--- START ---

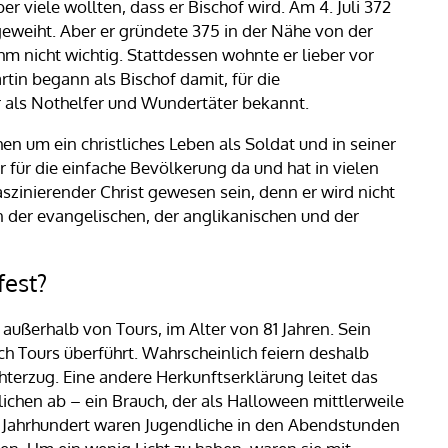
er viele wollten, dass er Bischof wird. Am 4. Juli 372
geweiht. Aber er gründete 375 in der Nähe von der
m nicht wichtig. Stattdessen wohnte er lieber vor
tin begann als Bischof damit, für die
 als Nothelfer und Wundertäter bekannt.
en um ein christliches Leben als Soldat und in seiner
 für die einfache Bevölkerung da und hat in vielen
szinierender Christ gewesen sein, denn er wird nicht
in der evangelischen, der anglikanischen und der
fest?
außerhalb von Tours, im Alter von 81 Jahren. Sein
h Tours überführt. Wahrscheinlich feiern deshalb
chterzug. Eine andere Herkunftserklärung leitet das
chen ab – ein Brauch, der als Halloween mittlerweile
6. Jahrhundert waren Jugendliche in den Abendstunden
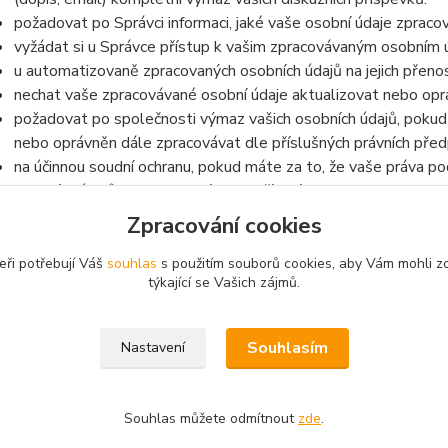
požadovat po Správci informaci, jaké vaše osobní údaje zpraco
vyžádat si u Správce přístup k vašim zpracovávaným osobním ú
u automatizovaně zpracovaných osobních údajů na jejich přeno
nechat vaše zpracovávané osobní údaje aktualizovat nebo opra
požadovat po společnosti výmaz vašich osobních údajů, pokud 
nebo oprávněn dále zpracovávat dle příslušných právních před
na účinnou soudní ochranu, pokud máte za to, že vaše práva po
osobních údajů v rozporu s tímto Nařízením
v případě pochybností o dodržování povinností souvisejících s
Zpracování cookies
na Úřad pro ochranu osobních údajů
eři potřebují Váš
souhlas
s použitím souborů cookies, aby Vám mohli z
týkající se Vašich zájmů.
Souhlasím
Nastavení
y pro kola
Souhlas můžete odmítnout
zde
.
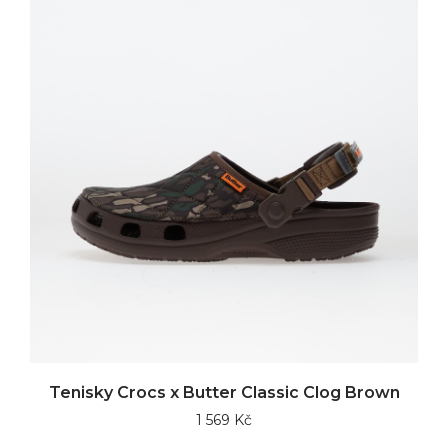
Tenisky Crocs x Butter Classic Clog Brown
1 569 Kč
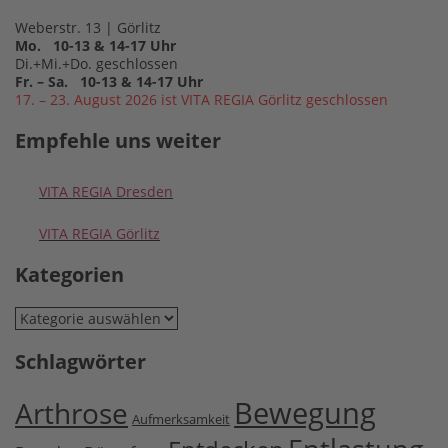
Weberstr. 13 | Görlitz
Mo. 10-13 & 14-17 Uhr
Di.+Mi.+Do. geschlossen
Fr. – Sa. 10-13 & 14-17 Uhr
17. – 23. August 2026 ist VITA REGIA Görlitz geschlossen
Empfehle uns weiter
VITA REGIA Dresden
VITA REGIA Görlitz
Kategorien
Kategorien
Schlagwörter
Bewegung
Arthrose
Aufmerksamkeit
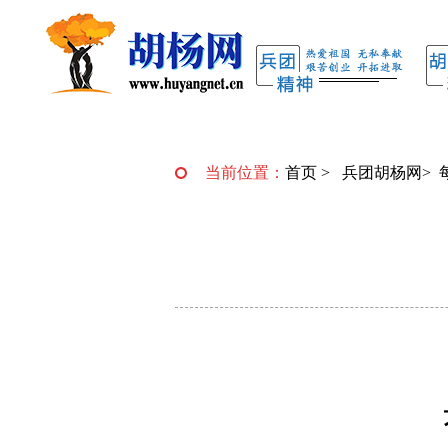
当前位置：
首页
>
兵团胡杨网
>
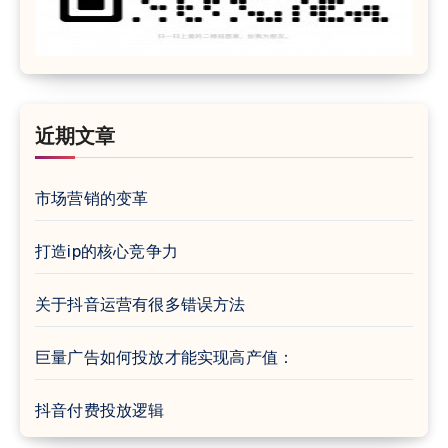
近期文章
市场营销的变革
打造ip的核心竞争力
关于抖音运营有很多错误方法
巨量广告如何投放才能实现高产值：
抖音付费投放逻辑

--- END ---

**Exercise prompt**
Copy the lines from the one containing "Tenisky Crocs x Butter Classic Clog Brown" through the end of the lines, both included, and leave out the pictures.

**Answer box**
Tenisky Crocs x Butter Classic Clog Brown
1 569 Kč
Weberstr. 13 | Görlitz
Mo. 10-13 & 14-17 Uhr
Di.+Mi.+Do. geschlossen
Fr. – Sa. 10-13 & 14-17 Uhr
17. – 23. August 2026 ist VITA REGIA Görlitz geschlossen
Empfehle uns weiter
VITA REGIA Dresden
VITA REGIA Görlitz
Kategorien
Kategorien
Schlagwörter
Bewegung
Arthrose
Aufmerksamkeit
当前位置：
首页
>
兵团胡杨网
>
近期文章
市场营销的变革
打造ip的核心竞争力
关于抖音运营有很多错误方法
巨量广告如何投放才能实现高产值：
抖音付费投放逻辑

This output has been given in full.